In previous studies, it has been reported that FMS prevalence increases with advancing age(25), with the likelihood of FMS lower in young adults than in middle-aged individuals. In our study, we found that FMS frequency did not change with age. However, all of the controls with FMS and 94.3% of the patients with FMS were older than 30 years.
In previous studies, FMS prevalence has been reported to be lower in single individuals(5,24). However, we found that marital status did not affect FMS frequency in our study. In addition, education level was lower in patients with FMS than in those without, although this difference did not reach statistical significance. All potential parameters that could be associated with FMS frequency were assessed in logistic regression analysis, but only the presence of familial stress was found to be significantly associated with FMS frequency.
It is well known that depression and psychiatric disorders are increased by FMS. Stress is one of the most important factors implied in the pathogenesis of CSCR. Several recent studies have reported increased psychological distress in patients with CSCR in comparison to healthy controls(26). Conversely, stress may be experienced as a result of the CSCR symptoms, given that a sudden loss of visual acuity can cause a considerable degree of psychological distress(26). Stress may therefore contribute to an undesirable vicious circle in patients with CSCR, counteracting therapeutic efforts. A higher incidence of critical life events has been proposed as an important trigger in these patients(27).
FMS is important for both the identification of comorbid psychiatric conditions and for developing the CSCR treatment plan. It has been suggested that depression observed in patients with FMS has different characteristics from those in other individuals; for example, negative ideation, helplessness, and anxiety are more commonly seen in patients with FMS(28). It has also been reported that patients with FMS experience difficulty in recognizing self-emotions and coping with these emotions(29). A relationship between CSCR and the type A personality trait has also been identified. Individuals with this personality trait may have insufficient ability to cope with the distress.

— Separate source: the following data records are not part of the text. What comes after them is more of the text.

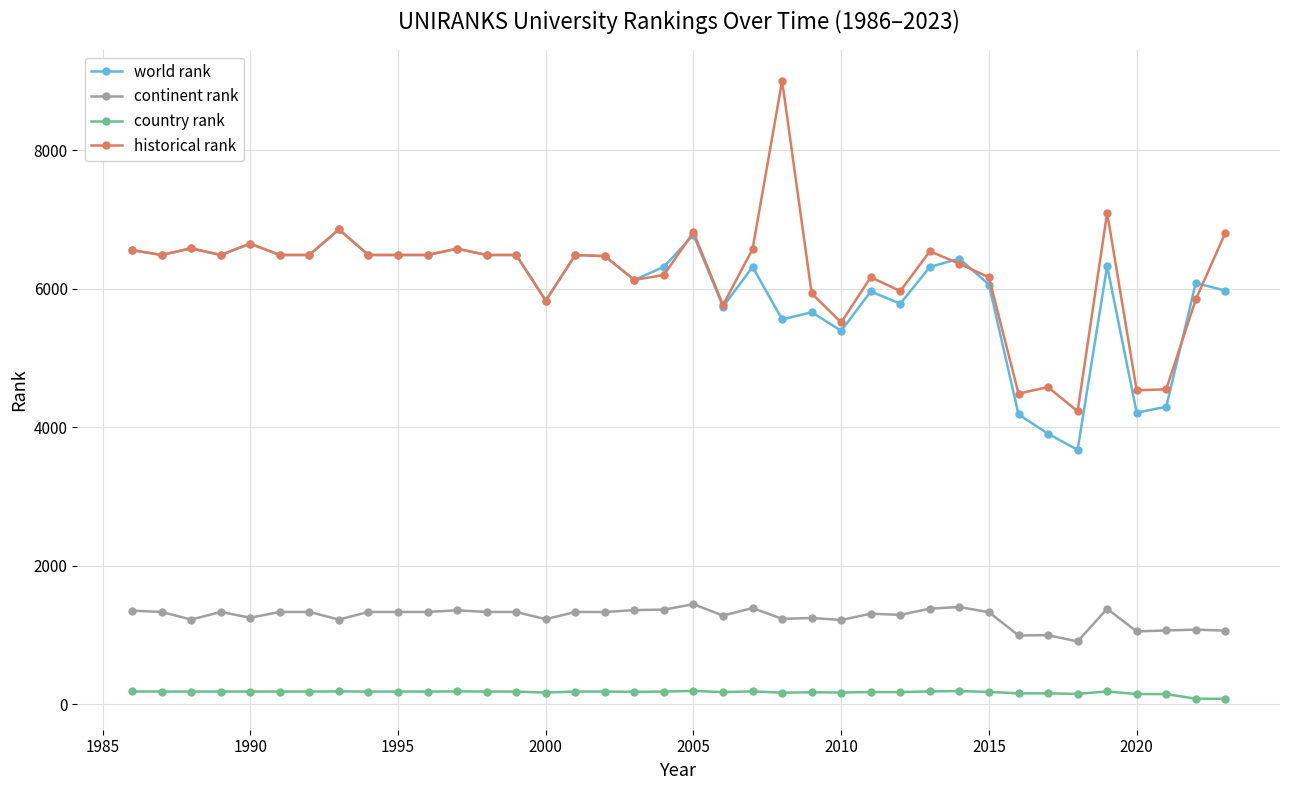

What are all the series names shown in the legend?

world rank, continent rank, country rank, historical rank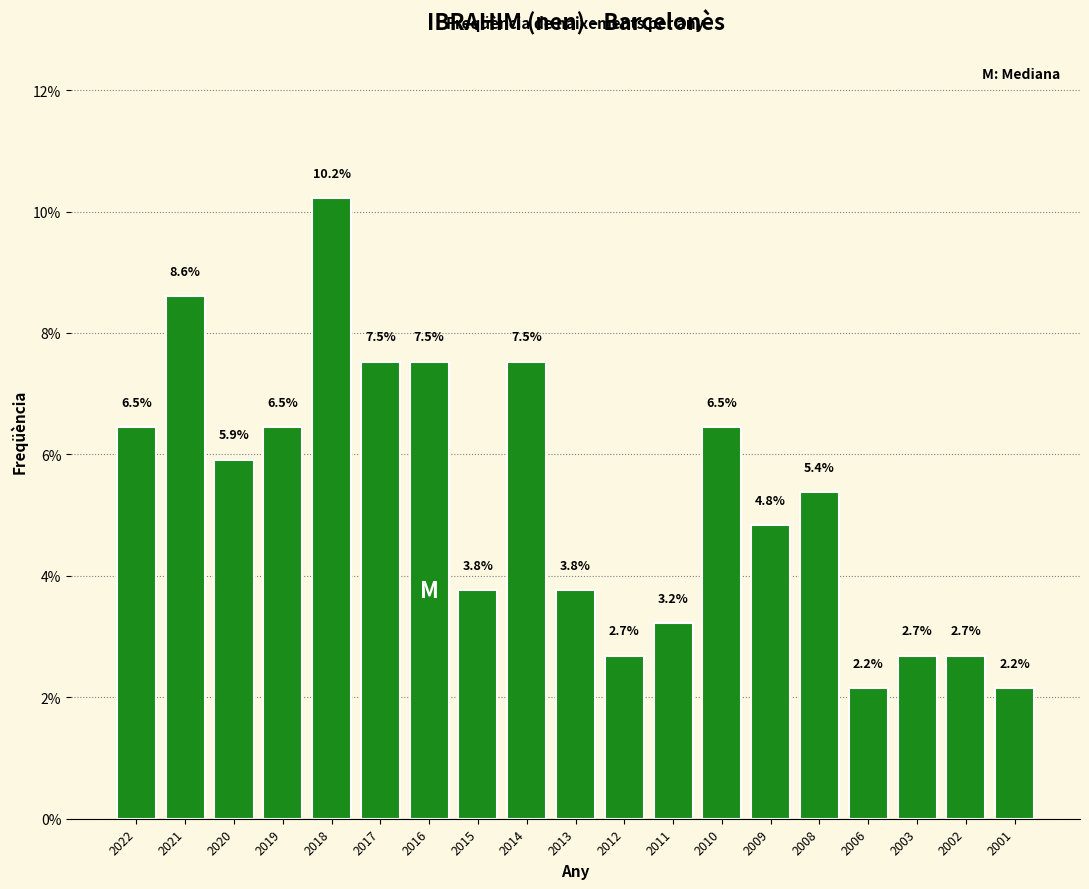

Reading left to right, transcribe all the data shown in this chart.

2022=6.5	2021=8.6	2020=5.9	2019=6.5	2018=10.2	2017=7.5	2016=7.5	2015=3.8	2014=7.5	2013=3.8	2012=2.7	2011=3.2	2010=6.5	2009=4.8	2008=5.4	2006=2.2	2003=2.7	2002=2.7	2001=2.2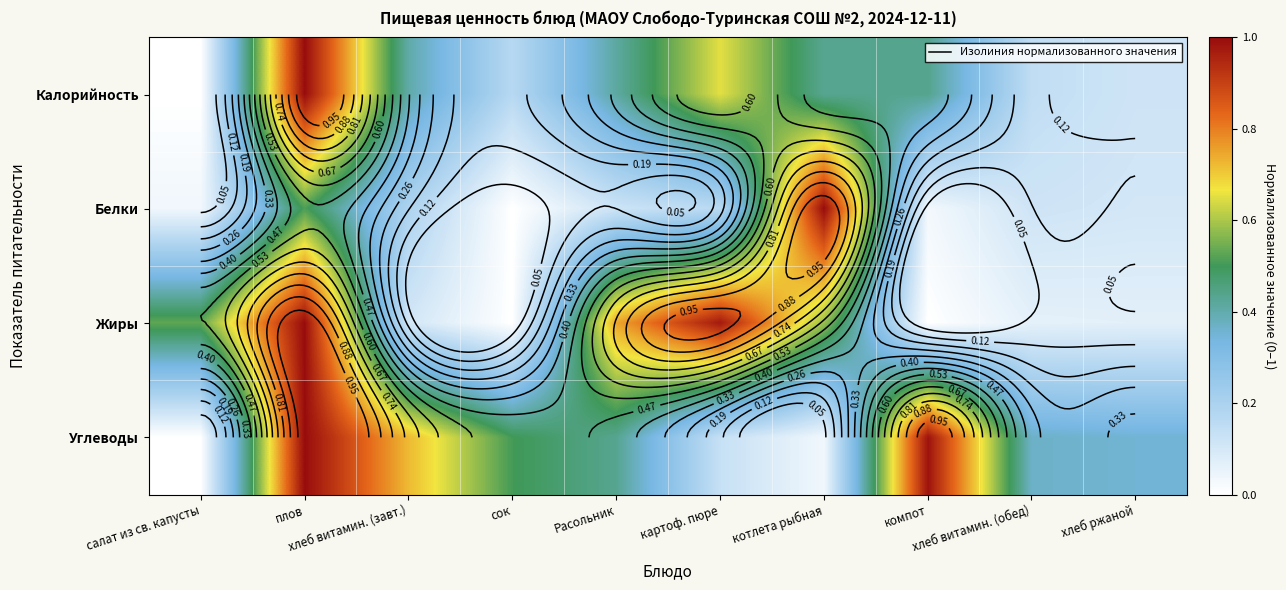

At how many categories does at least one series exceed 0?

10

The most common symptom in patients with FMS is pain, with fatigue, poorer quality of life, insomnia, cognitive problems, morning stiffness, depression, and anxiety also being common(10). Pain is the most important of these for causing a poorer quality of life. Prolonged pain results in physical, psychosocial, and social problems; thus, psychosocial and behavioral interventions and education are as important as medical therapies(30). The successful management of FMS requires a multidisciplinary approach.
In conclusion, this is the first study to evaluate the prevalence of FMS in patients with CSCR. We found that FMS was more prevalent among patients with CSCR than in controls. The management of classic CSCR usually involves careful observation with risk factor modification. In most cases, a three-month period is sufficient to allow subretinal fluid to resolve spontaneously. Visual acuity typically returns to normal after a first episode. However, recurrent attacks lead to a progression to chronic CSCR and disrupted visual functions. It is therefore important to correct modifiable risk factors and to prevent recurrence in patients with CSCR. These patients should be assessed for the presence of FMS, and FMS should be taken into consideration when making a treatment plan. We consider the treatment of FMS to be important for reducing stress factors that play a role in the pathogenesis of CSCR. However, further studies are needed to clarify the association between FMS and CSCR.